* Consigne 1 *
Recopiez le passage de l'extrait sur la culture de l'annulation qui commence aux mots « Au lieu de la » et s'arrête après « peuvent désormais intervenir. ».

* Extrait retenu *
---

Avant d’aller plus loin, quelques précisions s’imposent.

Le terme « annulé » réfère à une multitude de cas très différents : un intellectuel cité hors contexte ou tenu à l’écart à cause de propos impopulaires, un artiste dont l’œuvre fictive est interprétée comme s’il s’agissait d’un essai, un polémiste qui récolte simplement la colère semée ou une personne accusée ou coupable de crime sexuel ou de propos haineux.

Le type d’annulation varie également : perte de contrat publicitaire, ostracisme social, congédiement ou même prison.

Durant notre entretien, nous ne parlerons pas des cas de nature criminelle comme les agressions sexuelles. Heath s’intéresse surtout au débat d’idées.

Le jugement doit se faire au cas par cas. Je me permets de donner un exemple : une vedette prend l’initiative de se filmer en proférant gratuitement des propos racistes, puis perd un contrat, car l’entreprise en question se dit que parmi les milliards d’êtres humains, elle en trouvera un qui ferait un meilleur ambassadeur de sa marque. Si c’est une « annulation », elle n’est pas scandaleuse. Tout le monde n’est pas Socrate…

Ne lisez donc pas ce qui suit en utilisant un cas particulier où « l’annulation » vous semblait justifiée pour ensuite discréditer le propos de M. Heath.

Cette chronique vise à prendre quelques pas de recul pour comprendre plutôt l’évolution du phénomène.

Au lieu de la « justice sociale », Heath propose de l’analyser avec un cadre plus large : la théorie des conflits.

Selon lui, les valeurs des gens n’ont pas radicalement changé. La nouveauté, ce sont les outils.

Lors d’un conflit, la tendance naturelle est de chercher des alliés. De là vient l’expression read the room. Elle dit : ouvrez les yeux, personne dans cette pièce ne vous appuie…

Or, les réseaux sociaux permettent aujourd’hui de recruter et de mobiliser énormément de gens. Un bon exemple : l’affaire Lieutenant-Duval à l’Université d’Ottawa, où la fronde était menée entre autres par des gens qui n’avaient pas assisté au cours où le « mot qui commence par N » a été prononcé.

Le deuxième aspect est la rapidité avec laquelle les gens peuvent désormais intervenir.

Il devient difficile de prendre connaissance du contexte ou d’obtenir le point de vue adverse. Le droit à la défense se perd. Le groupe le plus nombreux, ou le plus motivé, impose sa version.

---

* Entrées à traiter *
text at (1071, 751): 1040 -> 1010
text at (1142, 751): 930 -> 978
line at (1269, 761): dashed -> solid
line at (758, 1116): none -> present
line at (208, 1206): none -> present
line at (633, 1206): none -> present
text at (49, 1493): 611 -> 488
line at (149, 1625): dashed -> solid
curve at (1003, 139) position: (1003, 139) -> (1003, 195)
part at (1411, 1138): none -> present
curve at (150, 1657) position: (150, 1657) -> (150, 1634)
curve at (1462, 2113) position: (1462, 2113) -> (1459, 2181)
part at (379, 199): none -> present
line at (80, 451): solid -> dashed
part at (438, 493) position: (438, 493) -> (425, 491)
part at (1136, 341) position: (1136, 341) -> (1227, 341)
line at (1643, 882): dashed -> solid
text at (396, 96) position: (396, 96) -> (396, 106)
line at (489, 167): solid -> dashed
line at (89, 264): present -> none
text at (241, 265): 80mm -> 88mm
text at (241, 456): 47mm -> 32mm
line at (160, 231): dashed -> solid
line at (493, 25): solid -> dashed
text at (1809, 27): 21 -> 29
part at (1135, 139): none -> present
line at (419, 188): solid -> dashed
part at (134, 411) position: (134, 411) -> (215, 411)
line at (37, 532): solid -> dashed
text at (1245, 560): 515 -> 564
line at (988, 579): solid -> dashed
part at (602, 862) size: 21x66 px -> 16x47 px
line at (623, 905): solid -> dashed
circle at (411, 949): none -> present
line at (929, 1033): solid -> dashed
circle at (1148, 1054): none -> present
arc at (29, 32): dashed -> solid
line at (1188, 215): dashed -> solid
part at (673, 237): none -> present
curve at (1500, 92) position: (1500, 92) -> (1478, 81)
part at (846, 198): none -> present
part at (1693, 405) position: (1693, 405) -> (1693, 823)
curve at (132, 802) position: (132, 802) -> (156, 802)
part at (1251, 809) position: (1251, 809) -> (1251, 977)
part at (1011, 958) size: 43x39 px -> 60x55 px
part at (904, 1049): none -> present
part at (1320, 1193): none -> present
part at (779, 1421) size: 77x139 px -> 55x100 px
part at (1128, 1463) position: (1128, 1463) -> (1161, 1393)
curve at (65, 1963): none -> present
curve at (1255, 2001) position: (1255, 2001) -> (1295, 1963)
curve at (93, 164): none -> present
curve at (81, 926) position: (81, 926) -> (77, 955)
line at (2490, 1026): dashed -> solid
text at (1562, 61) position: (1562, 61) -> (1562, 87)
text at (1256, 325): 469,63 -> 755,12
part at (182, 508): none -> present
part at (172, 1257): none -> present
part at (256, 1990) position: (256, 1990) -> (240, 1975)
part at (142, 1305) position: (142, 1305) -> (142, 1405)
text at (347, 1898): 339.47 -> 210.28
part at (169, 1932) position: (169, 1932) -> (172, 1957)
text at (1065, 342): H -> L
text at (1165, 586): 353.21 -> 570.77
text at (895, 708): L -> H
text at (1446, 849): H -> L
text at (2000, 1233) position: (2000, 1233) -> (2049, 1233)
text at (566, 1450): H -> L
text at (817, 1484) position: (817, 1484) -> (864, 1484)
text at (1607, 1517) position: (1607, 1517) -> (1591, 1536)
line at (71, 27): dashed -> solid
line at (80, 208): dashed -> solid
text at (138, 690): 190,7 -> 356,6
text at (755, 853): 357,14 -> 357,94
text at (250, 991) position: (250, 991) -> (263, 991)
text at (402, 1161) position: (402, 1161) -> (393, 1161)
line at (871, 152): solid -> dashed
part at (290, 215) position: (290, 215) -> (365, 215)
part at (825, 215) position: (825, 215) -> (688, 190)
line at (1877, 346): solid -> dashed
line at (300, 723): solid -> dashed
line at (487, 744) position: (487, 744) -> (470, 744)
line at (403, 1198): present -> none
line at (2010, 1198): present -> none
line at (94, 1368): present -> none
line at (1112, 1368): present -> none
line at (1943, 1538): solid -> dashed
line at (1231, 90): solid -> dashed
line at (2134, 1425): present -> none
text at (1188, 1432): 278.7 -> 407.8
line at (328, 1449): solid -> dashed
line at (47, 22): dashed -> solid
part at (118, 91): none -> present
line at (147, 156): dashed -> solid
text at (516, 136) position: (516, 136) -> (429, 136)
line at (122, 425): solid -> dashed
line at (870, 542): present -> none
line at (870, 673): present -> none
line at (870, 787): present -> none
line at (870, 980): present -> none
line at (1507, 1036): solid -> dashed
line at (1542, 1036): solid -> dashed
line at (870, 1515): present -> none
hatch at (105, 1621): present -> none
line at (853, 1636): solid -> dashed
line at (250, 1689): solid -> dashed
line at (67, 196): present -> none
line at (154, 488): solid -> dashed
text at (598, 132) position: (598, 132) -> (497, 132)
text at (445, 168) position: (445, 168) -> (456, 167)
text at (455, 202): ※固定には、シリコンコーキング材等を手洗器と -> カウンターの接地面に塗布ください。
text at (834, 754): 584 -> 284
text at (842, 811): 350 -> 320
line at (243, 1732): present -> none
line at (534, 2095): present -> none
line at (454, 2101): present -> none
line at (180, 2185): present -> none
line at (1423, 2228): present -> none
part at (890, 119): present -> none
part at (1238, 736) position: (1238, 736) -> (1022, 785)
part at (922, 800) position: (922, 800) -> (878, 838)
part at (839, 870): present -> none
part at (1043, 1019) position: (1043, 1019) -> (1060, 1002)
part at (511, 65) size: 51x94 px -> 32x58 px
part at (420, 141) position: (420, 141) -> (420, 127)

---

* Consigne 2 *
Reprenez les entrées depuis le début jusqu'à la ligne qui contient « line at (489, 167): solid -> dashed », incluse, en remplaçant « solid » par « continuous » sans rien modifier d'autre.

* Réponse complète 1 *
Au lieu de la « justice sociale », Heath propose de l’analyser avec un cadre plus large : la théorie des conflits.

Selon lui, les valeurs des gens n’ont pas radicalement changé. La nouveauté, ce sont les outils.

Lors d’un conflit, la tendance naturelle est de chercher des alliés. De là vient l’expression read the room. Elle dit : ouvrez les yeux, personne dans cette pièce ne vous appuie…

Or, les réseaux sociaux permettent aujourd’hui de recruter et de mobiliser énormément de gens. Un bon exemple : l’affaire Lieutenant-Duval à l’Université d’Ottawa, où la fronde était menée entre autres par des gens qui n’avaient pas assisté au cours où le « mot qui commence par N » a été prononcé.

Le deuxième aspect est la rapidité avec laquelle les gens peuvent désormais intervenir.

* Réponse complète 2 *
text at (1071, 751): 1040 -> 1010
text at (1142, 751): 930 -> 978
line at (1269, 761): dashed -> continuous
line at (758, 1116): none -> present
line at (208, 1206): none -> present
line at (633, 1206): none -> present
text at (49, 1493): 611 -> 488
line at (149, 1625): dashed -> continuous
curve at (1003, 139) position: (1003, 139) -> (1003, 195)
part at (1411, 1138): none -> present
curve at (150, 1657) position: (150, 1657) -> (150, 1634)
curve at (1462, 2113) position: (1462, 2113) -> (1459, 2181)
part at (379, 199): none -> present
line at (80, 451): continuous -> dashed
part at (438, 493) position: (438, 493) -> (425, 491)
part at (1136, 341) position: (1136, 341) -> (1227, 341)
line at (1643, 882): dashed -> continuous
text at (396, 96) position: (396, 96) -> (396, 106)
line at (489, 167): continuous -> dashed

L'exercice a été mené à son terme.